The strength of the study is the large sample size from the general population and with an equal proportion of boys and girls, including a broad range of IQ scores and autistic traits. Furthermore, the study includes well-validated instruments used internationally and assessment by experienced psychologists. The SRS is a quantitative instrument for autistic traits enabling measurement across the complete range of autistic traits and, thus, is suitable for the purposes of the study. The full SRS displayed high internal consistency in our sample, which supports the reliability of this measure in this study. The SDQ Total Difficulties also displayed good reliability.

A limitation of the study is that the assessment of autistic traits was based only on parental report and not included teachers’ report or clinical evaluation. The main limitation of the SRS is that it is not a diagnostic instrument, so scores above cut-off are not equal to clinical diagnosis. Diagnosing ASD requires a comprehensive assessment in multidisciplinary team [58], but instruments such as the SRS can aid the diagnostic process.
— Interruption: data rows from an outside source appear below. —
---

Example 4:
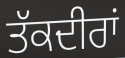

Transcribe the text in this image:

ਤੱਕਦੀਰਾਂ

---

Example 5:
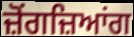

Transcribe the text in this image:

ਜ਼ੋਂਗਜ਼ਿਆਂਗ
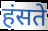
हंसते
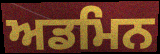
ਅਡਮਿਨ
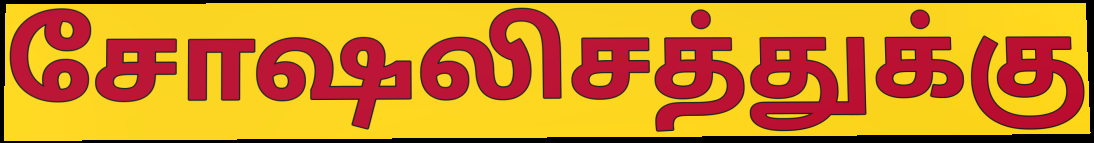
சோஷலிசத்துக்கு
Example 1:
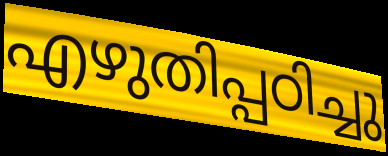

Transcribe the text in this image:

എഴുതിപ്പഠിച്ചു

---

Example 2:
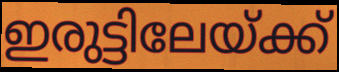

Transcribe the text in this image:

ഇരുട്ടിലേയ്ക്ക്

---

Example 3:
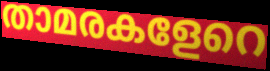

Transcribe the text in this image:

താമരകളേറെ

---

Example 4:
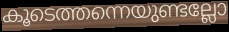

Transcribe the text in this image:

കൂടെത്തന്നെയുണ്ടല്ലോ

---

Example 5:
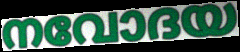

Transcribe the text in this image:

നവോദയ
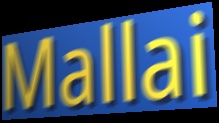
Mallai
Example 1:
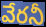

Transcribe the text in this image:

వేరనీ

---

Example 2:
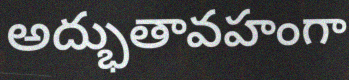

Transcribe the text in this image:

అద్భుతావహంగా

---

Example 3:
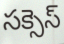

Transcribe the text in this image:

సక్సెస్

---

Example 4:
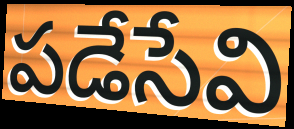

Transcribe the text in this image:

పడేసేవి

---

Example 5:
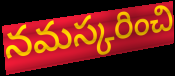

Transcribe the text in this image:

నమస్కరించి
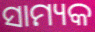
ସାମ୍ୟକ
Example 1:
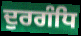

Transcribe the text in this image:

ਦੁਰਗੰਧਿ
A significant limitation as regards the measurement of behavioural difficulties is the use of a screening instrument instead of a more comprehensive measure. This enables analysis on general level but not on the relationship between autistic traits and specific areas of behavioural difficulties.

Clinical Implications

The results highlight the need for school psychologists and teachers to be alert to elevated level of autistic traits and be aware of that intellectual functioning could camouflage these traits.
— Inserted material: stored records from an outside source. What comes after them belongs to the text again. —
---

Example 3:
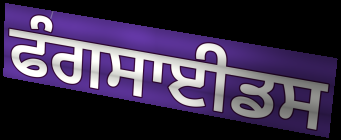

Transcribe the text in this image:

ਫੰਗਸਾਈਡਸ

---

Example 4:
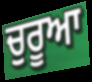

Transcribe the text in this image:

ਚੁਰੂਆ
Particularly lower verbal function and verbal working memory should be noticed. Children displaying a greater degree of autistic traits meeting full criteria of ASD may need additional support, e.g., in school.

Conclusions

Autistic traits are continuously distributed, with a proportion of children presenting with a greater degree of autistic traits. Intellectual functioning, particularly verbal reasoning and verbal working memory are associated with autistic traits but not with behavioural difficulties. The latter is associated with autistic traits.

Summary

In this study we aimed to describe the distribution of autistic traits in a cross-sectional sample of children from the general population. We also aimed to examine if intellectual functioning is associated with autistic traits, and if autistic traits are associated with behavioural difficulties. The Swedish Environmental Longitudinal Mother and Child, Asthma and Allergy (SELMA) study is a prospective pregnancy cohort study from the general population in Värmland County, Sweden. Our study includes 874 children (444 boys, 430 girls) from SELMA that were assessed at age 7–9 years with the Wechsler Intelligence Scale for Children – Fourth edition, the Social Responsiveness Scale (SRS), and the Strengths and Difficulties Questionnaire to obtain data on intellectual functioning, autistic traits and behavioural difficulties. We found a continuous distribution of autistic traits. In the sample, 4.1% had elevated SRS scores and 1.4% had scores in the severe range of SRS strongly associated with clinical diagnosis of ASD. We examined the associations between intellectual functioning and autistic traits, and autistic traits and behavioural difficulties using quantile regression, to obtain a comprehensive analysis of the associations throughout the continuum of autistic traits and behavioural difficulties. Intellectual functioning, particularly verbal reasoning and verbal working memory, was negatively associated with autistic traits but not with behavioural difficulties. Behavioural difficulties were associated with autistic traits.